It is “critical” the Government recognises the potential of energy from waste (EfW), said Covanta Energy managing director Malcolm Chilton, following European decisions to turn away from nuclear energy.
Covanta has warned that the decision from Switzerland and Germany to favour renewable over nuclear energy “increases the urgency with which the UK must clarify its renewable energy strategy, and address the remaining barriers to development if it is to remain in the sightlines of those global companies that are planning to invest in this sector”.
Chilton said there was too much emphasis on wind and solar power, which cannot meet future requirements.
“The UK requires a mix of renewable technologies to get anywhere close to our target of 30% by 2020,” he said. “EfW is an important and growing part of the UK’s renewable solution, and this must be communicated widely to ensure that those making infrastructure decisions both nationally and locally, and those who plan to invest in the delivery of the infrastructure, are on the same page.
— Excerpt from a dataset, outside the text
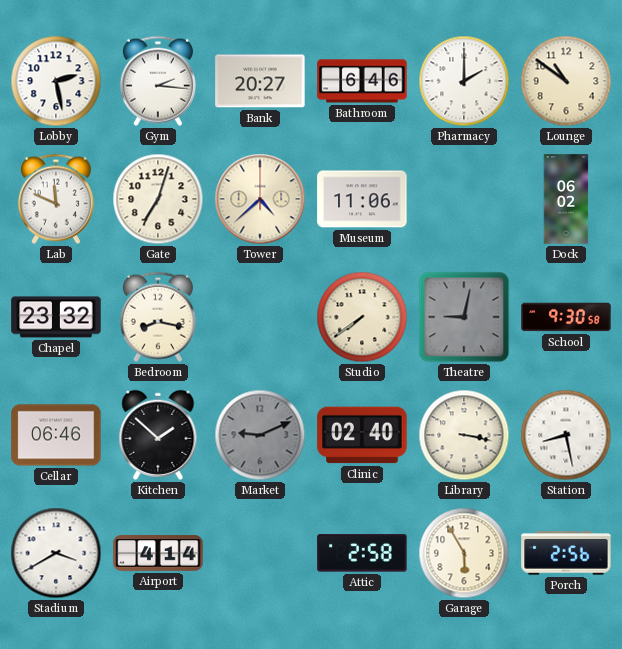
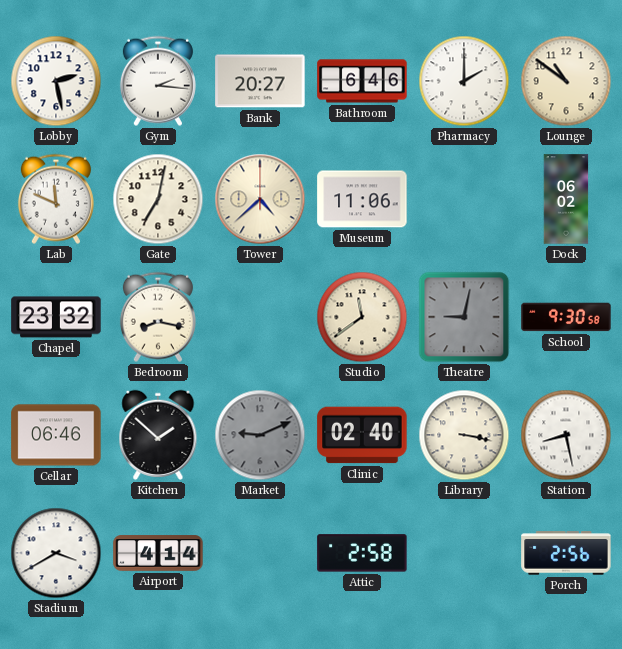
Gate: 7:03 -> 7:02
Studio: 7:39 -> 11:39
Garage: 5:55 -> none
“As other European countries extend their renewable programmes to move away from nuclear and fossil fuels, it is more important than ever that the UK clarifies its plans to support the development of renewable energy infrastructure. If not, we could see the inward investment that we require moving elsewhere.”
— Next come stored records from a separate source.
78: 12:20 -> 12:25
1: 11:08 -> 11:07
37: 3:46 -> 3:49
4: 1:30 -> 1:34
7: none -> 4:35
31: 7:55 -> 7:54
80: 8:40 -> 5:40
The British Plastics Federation said the European move away from nuclear may mean a rise in fuel prices. Director general Peter Davis said: “Germany will also need to suck in huge extra amounts of fossil fuel, thus raising the prices across Europe for everyone. It’s important the UK speeds up the replacement of our ageing nuclear reactors.”
But he added that a steep rise in energy cost may present business opportunities for other markets: “This could drive car assembly and energy-intensive industries such as chemicals to lower cost countries, and might be an opportunity for the UK.”